**Excerpt to read**
BEGIN

The Kid is perhaps Chaplin’s most potent marriage of comedy and high emotion. The story relates how an unmarried mother abandons a baby, which is found and unwillingly adopted by the Tramp. As the child matures to five or six years old, the two form a profitable business partnership: the boy goes round breaking windows, and his friend follows, earning an honest living by mending them again. The Tramp ferociously opposes the efforts of social workers to take the boy into public care, and finally he is reunited with his mother, now a successful opera singer.
The emotional element of the film reaches a peak of poignancy in the scenes where the social workers try to take the boy away to an orphanage. The anguish and ferocity of the Tramp’s fight to keep him are unquestionably inspired by memories of Chaplin’s own childhood heartbreak at being taken from his mother at seven years old and placed in a home for destitute children.
By the time shooting had ended, Chaplin’s now irretrievably estranged wife Mildred had begun a suit for divorce. Terrified that her lawyers would try to seize The Kid Chaplin and his most faithful associates fled California. The film was edited in secret in a hotel in Salt Lake City and an anonymous studio in New York. There were further financial problems with the distributors but when The Kid was finally released in February 1921, it was an instant triumph everywhere it was shown, perhaps the greatest triumph of Chaplin’s career.
Jackie Coogan, at 7, became a world celebrity, honoured by princes, presidents and the Pope himself when he embarked on a European tour. He enjoyed a brief film career as a child actor, but, as Hollywood wits declared, «senility hit him at 13 years old». As a young adult he found himself penniless: his mother and step-father had mismanaged his childhood earnings, and what little money was left was eaten up in legal battles.
The one good outcome was that Jackie’s much publicised problems led to the introduction of a law to give financial protection to child performers: into this day it is known as «The Coogan Act». In later life, Jackie, once the most beautiful child in the world, achieved very different new fame as the nastiest of old men, Uncle Fester in TV series The Addams Family.
All this though was still hidden in the far-off future in 1921, when The Kid gave Chaplin the only true co-star of his career, and brought both Chaplin and the child to an unparalleled peak of world fame and affection.

END

**What you need to do**
- 1) According to the excerpt about The Kid, where was the film secretly edited?
- 2) Quote the excerpt about The Kid from "By the time" to "of Chaplin’s career.".

**Entries drawn from a collection**
BEGIN

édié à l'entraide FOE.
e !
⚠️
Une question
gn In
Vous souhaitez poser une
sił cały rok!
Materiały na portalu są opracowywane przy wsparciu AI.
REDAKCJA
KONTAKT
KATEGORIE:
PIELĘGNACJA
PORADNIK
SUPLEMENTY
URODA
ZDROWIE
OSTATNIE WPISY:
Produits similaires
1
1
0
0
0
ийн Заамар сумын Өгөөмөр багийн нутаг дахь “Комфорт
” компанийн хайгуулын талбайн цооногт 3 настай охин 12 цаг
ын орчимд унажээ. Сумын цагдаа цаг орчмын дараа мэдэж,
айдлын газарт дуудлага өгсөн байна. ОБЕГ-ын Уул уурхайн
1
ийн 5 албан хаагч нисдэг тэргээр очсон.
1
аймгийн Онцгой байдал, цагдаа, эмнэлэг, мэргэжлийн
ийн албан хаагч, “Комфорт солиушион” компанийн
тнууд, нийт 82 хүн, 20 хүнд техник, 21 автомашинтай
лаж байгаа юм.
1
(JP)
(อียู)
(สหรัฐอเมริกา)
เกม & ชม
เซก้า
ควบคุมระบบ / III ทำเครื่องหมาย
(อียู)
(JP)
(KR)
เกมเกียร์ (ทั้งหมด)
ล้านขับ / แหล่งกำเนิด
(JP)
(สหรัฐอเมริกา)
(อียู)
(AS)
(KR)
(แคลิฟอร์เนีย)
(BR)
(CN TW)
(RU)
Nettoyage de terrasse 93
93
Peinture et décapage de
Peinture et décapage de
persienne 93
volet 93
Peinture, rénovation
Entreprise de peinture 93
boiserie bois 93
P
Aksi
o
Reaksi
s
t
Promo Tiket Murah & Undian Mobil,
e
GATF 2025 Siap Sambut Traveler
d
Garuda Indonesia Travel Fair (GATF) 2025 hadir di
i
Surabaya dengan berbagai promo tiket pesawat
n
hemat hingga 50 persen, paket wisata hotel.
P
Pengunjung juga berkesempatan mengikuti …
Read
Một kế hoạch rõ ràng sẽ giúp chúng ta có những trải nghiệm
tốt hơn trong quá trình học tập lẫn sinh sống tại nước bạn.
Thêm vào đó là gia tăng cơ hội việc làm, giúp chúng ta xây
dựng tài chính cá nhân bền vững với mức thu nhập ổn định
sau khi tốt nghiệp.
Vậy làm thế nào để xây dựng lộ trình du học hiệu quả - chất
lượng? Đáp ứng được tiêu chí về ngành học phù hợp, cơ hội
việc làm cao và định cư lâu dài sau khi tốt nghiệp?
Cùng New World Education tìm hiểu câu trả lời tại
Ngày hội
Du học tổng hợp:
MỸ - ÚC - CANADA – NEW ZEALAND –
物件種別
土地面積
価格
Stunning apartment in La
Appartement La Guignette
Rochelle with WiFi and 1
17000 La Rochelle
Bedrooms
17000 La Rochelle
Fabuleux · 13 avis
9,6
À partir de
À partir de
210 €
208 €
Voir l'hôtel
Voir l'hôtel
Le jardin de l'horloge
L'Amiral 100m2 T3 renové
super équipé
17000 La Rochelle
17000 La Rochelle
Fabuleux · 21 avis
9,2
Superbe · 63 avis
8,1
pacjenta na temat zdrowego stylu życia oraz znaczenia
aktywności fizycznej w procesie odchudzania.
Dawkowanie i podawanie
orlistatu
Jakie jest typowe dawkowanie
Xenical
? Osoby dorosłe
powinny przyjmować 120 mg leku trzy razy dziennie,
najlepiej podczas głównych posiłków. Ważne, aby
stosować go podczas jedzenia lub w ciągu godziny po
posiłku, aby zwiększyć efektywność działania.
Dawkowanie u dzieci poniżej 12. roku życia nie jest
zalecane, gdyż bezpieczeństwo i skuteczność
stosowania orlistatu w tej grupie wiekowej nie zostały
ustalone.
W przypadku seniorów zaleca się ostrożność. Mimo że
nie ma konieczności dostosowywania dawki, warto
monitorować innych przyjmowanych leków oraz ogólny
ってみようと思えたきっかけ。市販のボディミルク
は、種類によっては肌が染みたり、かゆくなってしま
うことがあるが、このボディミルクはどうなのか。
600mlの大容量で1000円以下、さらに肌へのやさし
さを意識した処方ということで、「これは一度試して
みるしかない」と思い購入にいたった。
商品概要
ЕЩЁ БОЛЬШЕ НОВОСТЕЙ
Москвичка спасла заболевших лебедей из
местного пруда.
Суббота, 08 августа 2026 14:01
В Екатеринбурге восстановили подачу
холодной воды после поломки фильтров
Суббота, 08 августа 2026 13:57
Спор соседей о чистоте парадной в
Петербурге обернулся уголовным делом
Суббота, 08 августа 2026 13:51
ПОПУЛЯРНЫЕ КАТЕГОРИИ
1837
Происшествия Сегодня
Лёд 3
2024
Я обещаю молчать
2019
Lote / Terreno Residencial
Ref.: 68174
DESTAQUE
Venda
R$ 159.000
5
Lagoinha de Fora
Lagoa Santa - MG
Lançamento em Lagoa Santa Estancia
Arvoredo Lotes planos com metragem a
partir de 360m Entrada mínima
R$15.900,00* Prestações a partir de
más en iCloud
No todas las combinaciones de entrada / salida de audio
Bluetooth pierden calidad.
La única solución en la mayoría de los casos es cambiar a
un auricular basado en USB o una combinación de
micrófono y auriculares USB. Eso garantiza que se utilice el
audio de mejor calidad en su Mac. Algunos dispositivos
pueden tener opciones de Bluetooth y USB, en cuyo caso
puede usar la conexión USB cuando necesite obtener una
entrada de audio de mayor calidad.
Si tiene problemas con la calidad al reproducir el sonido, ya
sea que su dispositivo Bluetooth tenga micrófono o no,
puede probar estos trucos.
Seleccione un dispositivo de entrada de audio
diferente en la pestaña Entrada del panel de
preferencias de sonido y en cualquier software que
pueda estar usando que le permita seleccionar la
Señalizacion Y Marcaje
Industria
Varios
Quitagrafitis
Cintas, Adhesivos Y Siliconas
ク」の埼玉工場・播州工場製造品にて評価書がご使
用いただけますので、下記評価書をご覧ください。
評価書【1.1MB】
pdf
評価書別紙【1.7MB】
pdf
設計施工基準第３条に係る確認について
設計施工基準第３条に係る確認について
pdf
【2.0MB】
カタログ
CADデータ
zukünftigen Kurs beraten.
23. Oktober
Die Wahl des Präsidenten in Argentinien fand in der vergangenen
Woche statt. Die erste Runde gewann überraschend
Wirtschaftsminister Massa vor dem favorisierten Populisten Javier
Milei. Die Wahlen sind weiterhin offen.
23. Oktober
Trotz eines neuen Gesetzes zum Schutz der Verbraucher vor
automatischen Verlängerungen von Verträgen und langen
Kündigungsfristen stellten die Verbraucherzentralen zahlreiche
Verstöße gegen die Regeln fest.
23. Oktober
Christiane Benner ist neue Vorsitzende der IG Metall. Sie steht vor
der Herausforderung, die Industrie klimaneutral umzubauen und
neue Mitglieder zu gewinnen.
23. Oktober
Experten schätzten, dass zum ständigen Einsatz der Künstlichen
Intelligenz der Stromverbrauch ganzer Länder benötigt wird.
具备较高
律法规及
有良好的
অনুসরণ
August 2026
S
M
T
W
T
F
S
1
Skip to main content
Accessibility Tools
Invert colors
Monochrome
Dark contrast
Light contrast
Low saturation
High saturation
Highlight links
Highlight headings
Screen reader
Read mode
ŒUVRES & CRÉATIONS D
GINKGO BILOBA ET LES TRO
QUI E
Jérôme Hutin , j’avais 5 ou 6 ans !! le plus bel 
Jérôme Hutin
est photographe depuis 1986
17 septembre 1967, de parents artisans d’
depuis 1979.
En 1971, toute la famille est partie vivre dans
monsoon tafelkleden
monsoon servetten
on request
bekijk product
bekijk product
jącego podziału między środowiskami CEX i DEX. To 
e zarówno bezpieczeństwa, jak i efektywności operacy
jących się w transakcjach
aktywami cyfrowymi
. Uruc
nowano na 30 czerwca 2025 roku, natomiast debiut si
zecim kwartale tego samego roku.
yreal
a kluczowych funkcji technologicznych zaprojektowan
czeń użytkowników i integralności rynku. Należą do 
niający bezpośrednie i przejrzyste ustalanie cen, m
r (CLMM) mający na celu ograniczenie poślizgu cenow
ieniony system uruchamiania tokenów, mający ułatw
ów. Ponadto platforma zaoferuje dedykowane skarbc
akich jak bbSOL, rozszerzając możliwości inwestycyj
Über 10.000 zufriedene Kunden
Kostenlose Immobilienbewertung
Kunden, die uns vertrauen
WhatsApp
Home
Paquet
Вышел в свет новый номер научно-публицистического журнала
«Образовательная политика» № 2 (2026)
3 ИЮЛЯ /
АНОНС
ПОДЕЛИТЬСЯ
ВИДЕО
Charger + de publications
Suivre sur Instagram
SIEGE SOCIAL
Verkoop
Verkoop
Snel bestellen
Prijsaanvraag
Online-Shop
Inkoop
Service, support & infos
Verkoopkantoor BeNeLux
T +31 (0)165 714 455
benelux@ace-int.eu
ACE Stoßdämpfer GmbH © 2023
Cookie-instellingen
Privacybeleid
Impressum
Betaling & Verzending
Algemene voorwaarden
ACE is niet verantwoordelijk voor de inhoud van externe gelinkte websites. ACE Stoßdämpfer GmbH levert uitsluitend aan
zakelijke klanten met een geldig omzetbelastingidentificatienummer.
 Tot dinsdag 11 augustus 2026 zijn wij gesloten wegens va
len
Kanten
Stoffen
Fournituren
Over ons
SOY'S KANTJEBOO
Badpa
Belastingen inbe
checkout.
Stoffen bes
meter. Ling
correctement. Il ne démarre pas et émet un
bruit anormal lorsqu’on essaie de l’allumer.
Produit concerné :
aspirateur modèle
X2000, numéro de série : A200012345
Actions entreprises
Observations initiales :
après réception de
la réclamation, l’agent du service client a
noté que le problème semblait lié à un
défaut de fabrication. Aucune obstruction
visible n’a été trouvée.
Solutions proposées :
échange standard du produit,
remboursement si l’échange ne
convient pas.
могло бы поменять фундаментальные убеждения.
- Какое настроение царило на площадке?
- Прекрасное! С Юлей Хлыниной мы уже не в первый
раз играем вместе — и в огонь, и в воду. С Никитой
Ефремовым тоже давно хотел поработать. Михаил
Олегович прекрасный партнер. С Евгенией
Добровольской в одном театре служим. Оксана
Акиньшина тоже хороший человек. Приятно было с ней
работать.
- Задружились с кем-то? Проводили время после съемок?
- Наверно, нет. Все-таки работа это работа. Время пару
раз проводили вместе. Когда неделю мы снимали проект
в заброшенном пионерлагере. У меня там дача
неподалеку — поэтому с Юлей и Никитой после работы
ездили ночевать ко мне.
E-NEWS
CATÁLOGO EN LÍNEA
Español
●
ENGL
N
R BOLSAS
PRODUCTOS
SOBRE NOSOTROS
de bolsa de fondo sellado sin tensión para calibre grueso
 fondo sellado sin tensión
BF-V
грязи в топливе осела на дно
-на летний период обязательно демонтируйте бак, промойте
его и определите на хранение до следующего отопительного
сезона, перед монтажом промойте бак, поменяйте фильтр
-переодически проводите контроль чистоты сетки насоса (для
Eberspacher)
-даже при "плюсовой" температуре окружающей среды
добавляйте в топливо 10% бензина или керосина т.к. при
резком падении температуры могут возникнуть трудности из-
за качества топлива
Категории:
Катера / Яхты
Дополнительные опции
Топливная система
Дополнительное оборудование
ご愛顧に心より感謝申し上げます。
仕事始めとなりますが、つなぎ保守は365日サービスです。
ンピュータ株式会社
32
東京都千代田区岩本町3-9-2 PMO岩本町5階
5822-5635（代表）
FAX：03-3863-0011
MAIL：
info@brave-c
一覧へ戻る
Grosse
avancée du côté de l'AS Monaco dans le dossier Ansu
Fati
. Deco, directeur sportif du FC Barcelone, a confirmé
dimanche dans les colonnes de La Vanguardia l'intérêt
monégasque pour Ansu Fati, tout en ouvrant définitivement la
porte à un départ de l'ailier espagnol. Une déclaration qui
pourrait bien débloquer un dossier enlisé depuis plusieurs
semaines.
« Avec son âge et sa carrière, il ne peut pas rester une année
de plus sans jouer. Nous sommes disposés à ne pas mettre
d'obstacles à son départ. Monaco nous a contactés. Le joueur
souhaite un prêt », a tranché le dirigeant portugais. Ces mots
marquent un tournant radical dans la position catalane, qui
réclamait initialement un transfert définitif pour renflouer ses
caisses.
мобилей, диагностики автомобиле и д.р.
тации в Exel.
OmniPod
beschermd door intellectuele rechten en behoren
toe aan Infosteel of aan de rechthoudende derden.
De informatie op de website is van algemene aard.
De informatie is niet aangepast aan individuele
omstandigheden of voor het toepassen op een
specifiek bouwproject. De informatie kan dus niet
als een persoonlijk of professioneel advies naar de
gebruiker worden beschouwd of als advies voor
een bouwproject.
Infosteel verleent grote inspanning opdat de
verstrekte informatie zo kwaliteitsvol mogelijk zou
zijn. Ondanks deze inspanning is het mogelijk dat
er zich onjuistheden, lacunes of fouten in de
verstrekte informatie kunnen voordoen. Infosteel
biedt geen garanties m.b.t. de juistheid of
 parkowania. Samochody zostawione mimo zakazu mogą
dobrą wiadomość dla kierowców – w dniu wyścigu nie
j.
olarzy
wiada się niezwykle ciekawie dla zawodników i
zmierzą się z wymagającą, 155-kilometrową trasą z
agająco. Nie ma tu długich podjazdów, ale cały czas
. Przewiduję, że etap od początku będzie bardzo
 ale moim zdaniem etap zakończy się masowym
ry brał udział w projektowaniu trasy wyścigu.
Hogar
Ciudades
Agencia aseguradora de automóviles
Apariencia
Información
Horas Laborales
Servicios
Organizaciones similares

END

**Solutions in order**
- 1) In a hotel in Salt Lake City and an anonymous studio in New York.

- 2)
By the time shooting had ended, Chaplin’s now irretrievably estranged wife Mildred had begun a suit for divorce. Terrified that her lawyers would try to seize The Kid Chaplin and his most faithful associates fled California. The film was edited in secret in a hotel in Salt Lake City and an anonymous studio in New York. There were further financial problems with the distributors but when The Kid was finally released in February 1921, it was an instant triumph everywhere it was shown, perhaps the greatest triumph of Chaplin’s career.